Task 1.
Answer these questions using the seminar abstract on time course gene expression clustering:
(a) What approach does the method use to model the functional curves?
(b) What does the method use to select smoothing parameters?
(c) Which two methods does the comparative clustering performance show it outperforming?
Task 2. Copy the part of the seminar abstract on gene expression clustering that opens with the words containing "Finally, comparative clustering" and closes with "rate of 98.71%.".

Page excerpt.
Jelenlegi hely


2019/20 I. félév
Árpád tér 2. II. em. 220. sz.
15:15 16:00
Peter Juma Ochieng
A Clustering Model for Identification of Time Course Gene Expression Patterns

Identification of gene expression patterns when studying complex and dynamic biological
processes such as gene regulatory functions is critical. Gene expression is a continuous biological
phenomenon and can be represented by a continuous function (curve). Each gene behaving in such a
continuous functions often shares similar functional forms. However, patterns such as numbers, shape, and
the identities of those genes sharing similar functional forms remain unknown. To identify such functional
forms we introduce a clustering model for identification of time course gene expression patterns. The
method utilizes an S-spline approach to model the functional curves and a penalized log-likelihood
approach to fit the model. In addition, a rejection-controlled EM algorithm is designed minimizes the error
and computational cost during mean curve estimation. Furthermore, the method utilizes general cross
validation to select smoothing parameters and further measure the clustering uncertainty using the Bayesian
information criterion. The interest of the method is illustrated by its application to D. melanogaster life
cycle datasets. Simulation results indicated our method accurately estimates mean expression curve to true
functional forms by assigning the gene to cluster, predicting mean curve and providing 95% associated
confidence bands for each cluster. Based on Gene Ontology term description, the estimated mean curve in
each cluster reflects true gene functional annotations with biologically meaningful gene expression patterns.
Finally, comparative clustering performance indicates our method to outperform Fuzzy-cMeans and KMeans
by misclassification rate of 0.1289 and overall success rate of 98.71%.

Supplied entries.
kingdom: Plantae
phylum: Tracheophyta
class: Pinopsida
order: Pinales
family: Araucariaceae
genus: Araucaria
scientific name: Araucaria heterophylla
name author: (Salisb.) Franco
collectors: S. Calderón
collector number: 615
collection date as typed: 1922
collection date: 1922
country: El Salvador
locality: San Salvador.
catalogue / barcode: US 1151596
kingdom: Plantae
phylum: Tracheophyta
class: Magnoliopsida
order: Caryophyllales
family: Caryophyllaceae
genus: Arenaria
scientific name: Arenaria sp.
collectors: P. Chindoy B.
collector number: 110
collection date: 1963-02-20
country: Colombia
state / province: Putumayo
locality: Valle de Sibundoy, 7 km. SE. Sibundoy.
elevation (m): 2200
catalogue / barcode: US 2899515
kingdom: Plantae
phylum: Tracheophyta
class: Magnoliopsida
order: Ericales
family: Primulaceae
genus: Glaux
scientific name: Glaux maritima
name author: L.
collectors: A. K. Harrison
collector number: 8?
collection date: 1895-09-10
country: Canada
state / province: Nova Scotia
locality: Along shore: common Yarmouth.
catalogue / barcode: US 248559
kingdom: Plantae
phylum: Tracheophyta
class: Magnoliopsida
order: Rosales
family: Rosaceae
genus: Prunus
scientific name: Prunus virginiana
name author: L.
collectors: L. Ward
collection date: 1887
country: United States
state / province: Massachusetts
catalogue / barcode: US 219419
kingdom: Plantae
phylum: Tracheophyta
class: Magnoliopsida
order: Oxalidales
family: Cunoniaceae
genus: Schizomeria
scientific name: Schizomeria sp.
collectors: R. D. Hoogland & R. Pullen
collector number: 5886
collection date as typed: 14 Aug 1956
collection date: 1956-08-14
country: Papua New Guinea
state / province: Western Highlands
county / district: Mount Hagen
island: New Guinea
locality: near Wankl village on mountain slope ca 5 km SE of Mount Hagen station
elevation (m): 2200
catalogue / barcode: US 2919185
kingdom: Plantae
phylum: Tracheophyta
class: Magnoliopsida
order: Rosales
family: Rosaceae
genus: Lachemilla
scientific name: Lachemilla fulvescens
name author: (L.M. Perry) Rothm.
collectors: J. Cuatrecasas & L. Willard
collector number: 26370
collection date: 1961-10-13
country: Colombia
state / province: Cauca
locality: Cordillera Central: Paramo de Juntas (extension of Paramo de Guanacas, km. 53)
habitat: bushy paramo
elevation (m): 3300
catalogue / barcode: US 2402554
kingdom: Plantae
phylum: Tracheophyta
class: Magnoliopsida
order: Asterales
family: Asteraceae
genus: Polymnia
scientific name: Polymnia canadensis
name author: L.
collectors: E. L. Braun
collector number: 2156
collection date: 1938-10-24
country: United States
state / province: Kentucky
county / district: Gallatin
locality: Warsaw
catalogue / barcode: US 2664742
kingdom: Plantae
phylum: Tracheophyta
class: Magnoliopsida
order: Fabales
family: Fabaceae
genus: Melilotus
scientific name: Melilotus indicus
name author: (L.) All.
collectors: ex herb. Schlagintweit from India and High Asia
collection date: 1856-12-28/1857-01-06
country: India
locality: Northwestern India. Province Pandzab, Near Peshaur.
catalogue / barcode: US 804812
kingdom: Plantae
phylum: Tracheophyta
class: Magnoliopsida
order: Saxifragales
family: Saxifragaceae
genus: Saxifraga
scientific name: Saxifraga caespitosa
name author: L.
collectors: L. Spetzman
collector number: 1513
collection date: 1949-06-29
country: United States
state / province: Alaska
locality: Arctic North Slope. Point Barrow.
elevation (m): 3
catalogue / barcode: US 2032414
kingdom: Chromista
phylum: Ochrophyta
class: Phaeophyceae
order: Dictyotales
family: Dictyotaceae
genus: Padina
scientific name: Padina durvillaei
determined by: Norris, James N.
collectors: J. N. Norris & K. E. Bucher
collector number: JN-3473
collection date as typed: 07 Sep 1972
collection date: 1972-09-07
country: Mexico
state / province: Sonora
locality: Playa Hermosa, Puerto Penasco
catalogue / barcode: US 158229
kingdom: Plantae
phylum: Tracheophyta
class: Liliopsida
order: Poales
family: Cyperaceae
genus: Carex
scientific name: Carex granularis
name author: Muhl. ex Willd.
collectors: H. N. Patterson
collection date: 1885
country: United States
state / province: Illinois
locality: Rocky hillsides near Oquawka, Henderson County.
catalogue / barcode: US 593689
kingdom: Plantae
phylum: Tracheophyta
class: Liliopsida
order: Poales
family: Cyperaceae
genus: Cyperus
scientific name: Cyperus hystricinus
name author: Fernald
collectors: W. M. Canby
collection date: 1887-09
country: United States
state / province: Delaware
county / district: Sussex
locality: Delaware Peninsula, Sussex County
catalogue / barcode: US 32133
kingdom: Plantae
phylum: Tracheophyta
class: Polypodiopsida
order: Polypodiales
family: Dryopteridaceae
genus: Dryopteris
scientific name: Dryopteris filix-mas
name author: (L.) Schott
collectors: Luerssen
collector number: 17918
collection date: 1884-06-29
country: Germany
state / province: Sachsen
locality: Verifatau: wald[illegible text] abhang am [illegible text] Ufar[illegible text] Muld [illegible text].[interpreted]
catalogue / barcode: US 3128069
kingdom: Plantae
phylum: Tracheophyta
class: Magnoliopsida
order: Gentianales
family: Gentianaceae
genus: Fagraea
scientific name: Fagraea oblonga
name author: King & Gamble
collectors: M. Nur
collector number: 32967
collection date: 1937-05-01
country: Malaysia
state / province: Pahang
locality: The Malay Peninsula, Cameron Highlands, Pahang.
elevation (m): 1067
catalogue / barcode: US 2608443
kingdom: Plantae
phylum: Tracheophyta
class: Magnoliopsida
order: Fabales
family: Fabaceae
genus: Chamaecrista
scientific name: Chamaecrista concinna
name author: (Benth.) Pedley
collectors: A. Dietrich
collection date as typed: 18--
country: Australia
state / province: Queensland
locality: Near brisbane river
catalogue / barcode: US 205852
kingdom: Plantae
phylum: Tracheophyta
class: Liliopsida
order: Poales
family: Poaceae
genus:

Exercise solution 1.
(a) An S-spline approach.
(b) General cross validation.
(c) Fuzzy-cMeans and KMeans.

Exercise solution 2.
Finally, comparative clustering performance indicates our method to outperform Fuzzy-cMeans and KMeans
by misclassification rate of 0.1289 and overall success rate of 98.71%.